### Records provided
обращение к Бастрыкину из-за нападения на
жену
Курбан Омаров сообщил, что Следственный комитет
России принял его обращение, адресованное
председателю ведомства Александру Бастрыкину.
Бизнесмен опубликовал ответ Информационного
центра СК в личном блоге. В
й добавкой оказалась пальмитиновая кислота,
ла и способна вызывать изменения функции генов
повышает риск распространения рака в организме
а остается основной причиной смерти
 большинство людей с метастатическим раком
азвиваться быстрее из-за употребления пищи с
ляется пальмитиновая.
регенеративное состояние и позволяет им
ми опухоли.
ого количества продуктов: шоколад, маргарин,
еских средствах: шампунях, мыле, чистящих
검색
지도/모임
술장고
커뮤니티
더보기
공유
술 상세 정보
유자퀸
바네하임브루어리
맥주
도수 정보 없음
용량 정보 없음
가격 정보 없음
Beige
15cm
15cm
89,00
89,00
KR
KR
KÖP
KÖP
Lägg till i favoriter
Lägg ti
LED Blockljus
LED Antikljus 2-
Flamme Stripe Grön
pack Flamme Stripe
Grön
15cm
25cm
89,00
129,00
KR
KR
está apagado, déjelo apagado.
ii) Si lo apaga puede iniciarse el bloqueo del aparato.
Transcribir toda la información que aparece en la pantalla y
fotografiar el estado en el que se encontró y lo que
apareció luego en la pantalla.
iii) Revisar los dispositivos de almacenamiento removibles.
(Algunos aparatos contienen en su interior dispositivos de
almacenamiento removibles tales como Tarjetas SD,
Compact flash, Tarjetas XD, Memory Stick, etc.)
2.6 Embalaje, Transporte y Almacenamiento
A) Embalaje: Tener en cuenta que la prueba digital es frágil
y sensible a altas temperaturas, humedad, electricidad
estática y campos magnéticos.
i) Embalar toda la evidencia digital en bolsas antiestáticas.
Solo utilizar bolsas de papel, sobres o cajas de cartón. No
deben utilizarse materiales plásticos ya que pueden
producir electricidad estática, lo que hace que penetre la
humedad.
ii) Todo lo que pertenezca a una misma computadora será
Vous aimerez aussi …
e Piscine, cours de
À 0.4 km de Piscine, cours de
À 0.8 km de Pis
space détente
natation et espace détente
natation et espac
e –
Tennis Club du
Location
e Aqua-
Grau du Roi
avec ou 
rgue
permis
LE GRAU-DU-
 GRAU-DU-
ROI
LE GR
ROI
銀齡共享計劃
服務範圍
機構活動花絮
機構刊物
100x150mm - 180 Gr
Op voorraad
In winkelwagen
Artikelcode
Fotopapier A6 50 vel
---
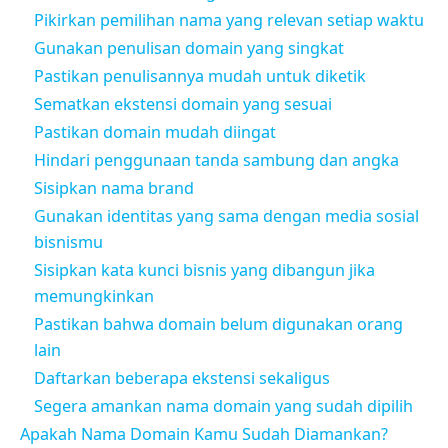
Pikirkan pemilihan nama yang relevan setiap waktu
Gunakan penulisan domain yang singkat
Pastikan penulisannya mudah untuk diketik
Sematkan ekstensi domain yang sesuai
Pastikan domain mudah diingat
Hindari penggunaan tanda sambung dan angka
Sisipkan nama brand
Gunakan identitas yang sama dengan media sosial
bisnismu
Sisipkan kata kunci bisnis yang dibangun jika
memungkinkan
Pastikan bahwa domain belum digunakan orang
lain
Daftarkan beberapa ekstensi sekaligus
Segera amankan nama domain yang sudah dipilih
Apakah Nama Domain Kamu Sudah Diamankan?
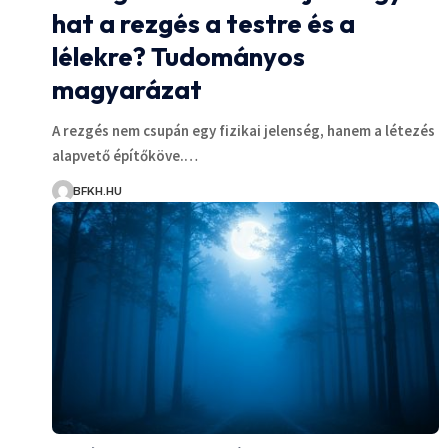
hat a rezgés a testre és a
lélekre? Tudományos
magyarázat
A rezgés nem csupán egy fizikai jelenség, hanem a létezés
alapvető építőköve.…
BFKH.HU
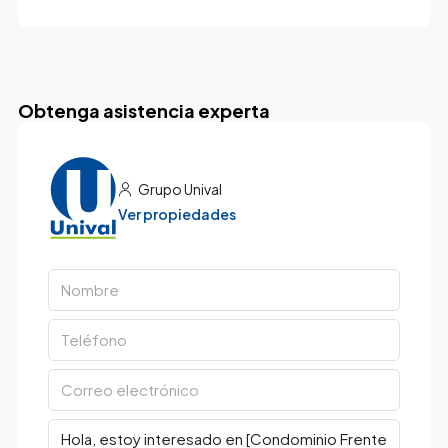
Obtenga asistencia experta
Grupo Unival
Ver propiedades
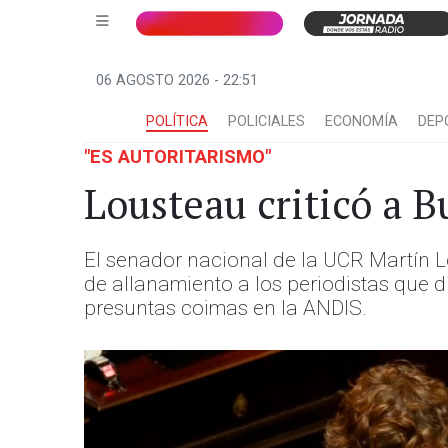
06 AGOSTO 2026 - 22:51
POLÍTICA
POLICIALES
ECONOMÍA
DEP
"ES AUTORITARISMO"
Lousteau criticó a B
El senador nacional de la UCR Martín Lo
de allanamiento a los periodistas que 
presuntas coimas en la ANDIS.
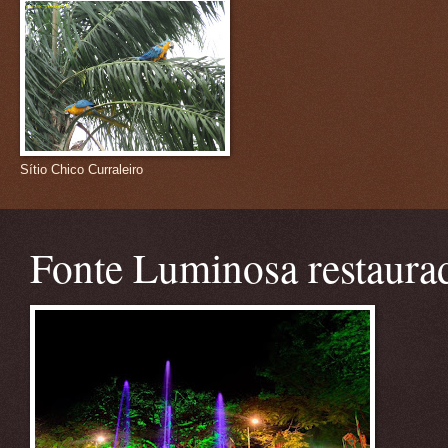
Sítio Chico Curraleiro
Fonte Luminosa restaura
--
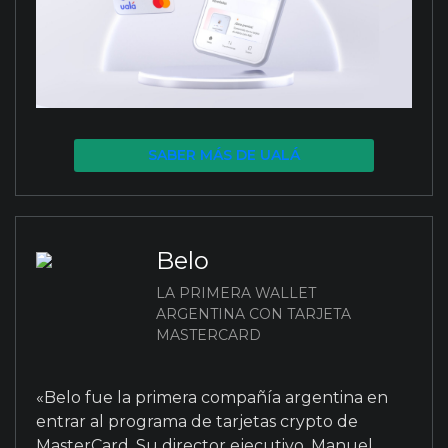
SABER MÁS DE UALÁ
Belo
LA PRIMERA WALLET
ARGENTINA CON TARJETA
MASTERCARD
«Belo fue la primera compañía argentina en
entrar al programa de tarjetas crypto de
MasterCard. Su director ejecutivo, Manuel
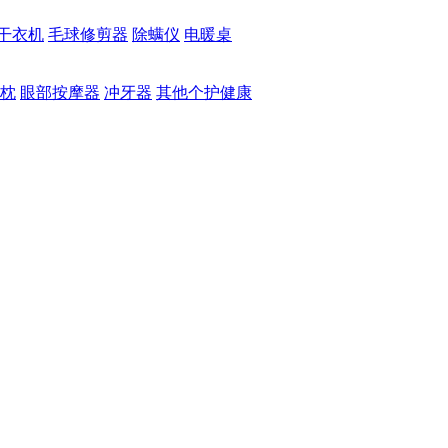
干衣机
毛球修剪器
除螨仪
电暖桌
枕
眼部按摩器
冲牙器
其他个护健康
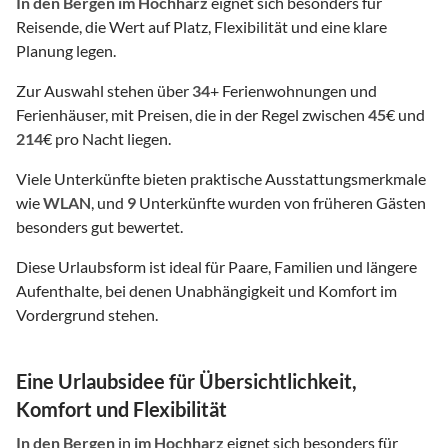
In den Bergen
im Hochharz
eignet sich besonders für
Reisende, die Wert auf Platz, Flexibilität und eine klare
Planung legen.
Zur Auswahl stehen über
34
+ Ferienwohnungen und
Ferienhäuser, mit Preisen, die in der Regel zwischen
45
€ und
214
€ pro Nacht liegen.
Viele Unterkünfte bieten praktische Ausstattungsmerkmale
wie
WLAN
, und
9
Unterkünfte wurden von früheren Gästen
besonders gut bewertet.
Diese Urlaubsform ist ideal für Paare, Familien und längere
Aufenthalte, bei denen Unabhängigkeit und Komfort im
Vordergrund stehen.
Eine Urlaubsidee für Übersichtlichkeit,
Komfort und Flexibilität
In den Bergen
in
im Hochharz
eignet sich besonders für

### Task item
Display every line of the listing that contains the string "ekstensi".

### The completed task
Sematkan ekstensi domain yang sesuai
Daftarkan beberapa ekstensi sekaligus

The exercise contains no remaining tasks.